A church at Lydiard Tregoze was mentioned in 1100. The present St Mary's parish church – sometimes called St Mary's in the Park – stands next to Lydiard House and is built in limestone rubble with some ashlar. The nave and north aisle are from the 13th century, while the chancel, south aisle with porch, and tower are of the 15th. A painted triptych was begun in 1615, its outer panels showing the St John family tree; the south chancel chapel was rebuilt for the family in 1633. The plastered nave walls carry paintings, some from the 13th century. Windows have reset medieval glass, and the west window of 1859 is by Alexander Gibbs. A canopied monument to Sir John St John and his wives, c. 1635, is within railings.

The tower has six bells, three of them cast by Roger I Purdue in 1635. The building was designated as Grade I listed in 1955. Nikolaus Pevsner wrote "Not a big church, but cram-full of enjoyable furnishings, richer than any other of similar size in the country".

The benefice was united with Lydiard Millicent in 1956; the incumbent lived at Lydiard Millicent.
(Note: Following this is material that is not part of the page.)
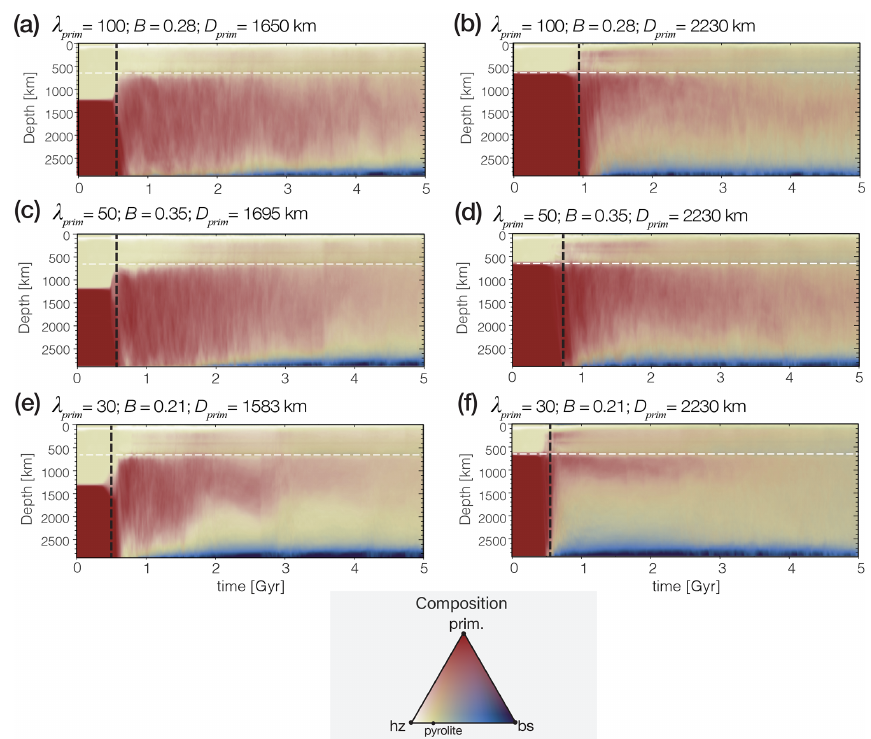
Figure 5. Temporal evolution of the radially averaged compositional profiles of selected models. Models with variable D prim (main model suite) are on the left, and their corresponding model with fixed D prim ( = 2230km, test model suite) is on the right for given B and λ prim : (a–b) B = 0 . 28, λ prim = 100; (c–d) B = 0 . 35, λ prim = 50; (d–e) B = 0 . 21, λ prim = 30. The dotted black line indicates the onset of the compositional overturn. In the test model suite 0 (but not in the main suite), significant amounts of primordial material immediately reach the upper mantle after the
The two parishes were united in 1981 and following the 1989 building of a church in the Swindon suburb of Shaw, the parish was renamed West Swindon and the Lydiards in 1996. A reorganisation effective in 2018 saw the separation of Lydiard Millicent parish, and today the church is part of the West Swindon and Lydiard Tregoze Church Partnership. Parish registers survive from 1666 and are kept in the Wiltshire and Swindon Archives.

The medieval wall paintings were included in the Church of England's "100 Church Treasures" campaign, an appeal launched in 2013 which addresses the 100 artworks most in need of conservation. Beginning in 2016, the Lydiard Park Heritage Trust was awarded grants from the Heritage Lottery Fund towards a £1m project to restore and improve the interior of the church.
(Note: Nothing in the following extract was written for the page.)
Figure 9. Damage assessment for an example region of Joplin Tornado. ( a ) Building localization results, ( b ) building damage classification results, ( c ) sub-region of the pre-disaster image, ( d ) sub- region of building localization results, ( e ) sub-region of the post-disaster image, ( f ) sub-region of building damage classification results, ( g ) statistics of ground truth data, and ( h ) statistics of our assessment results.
==Lydiard Park and Lydiard House==

Lydiard Park was the home of the St John family from 1420 until 1940. In 1943, the local authority, the Corporation of Swindon, bought the then dilapidated house and its overgrown park from the estate trustees.

The estate now belongs to Swindon Borough Council, the successor of the Corporation. The parkland is operated as a country park and entertainment venue; the house is open to the public in the summer and now has a significant art collection, including fine-painted panels by Lady Diana Beauclerk.

==Notable people==
See Viscount Bolingbroke for notable members of the St John family.

Giles Mompesson (1583/1584 – 1663), a politician who was sentenced for corruption, erected a monument in the church following the death of his wife Katherine in 1633.

==Transport==
The Wilts & Berks Canal (1810–1914) crossed the parish. The Great Western Main Line railway follows a similar route; there are no local stations, the nearest being Swindon. Between 1840 and 1841, as the railway was being built in stages from London, a temporary terminus known as Wootton Bassett Road was at Hay Lane.

The M4 motorway also crosses the parish, and its junction 16 provides routes to West Swindon, Royal Wootton Bassett and Wroughton.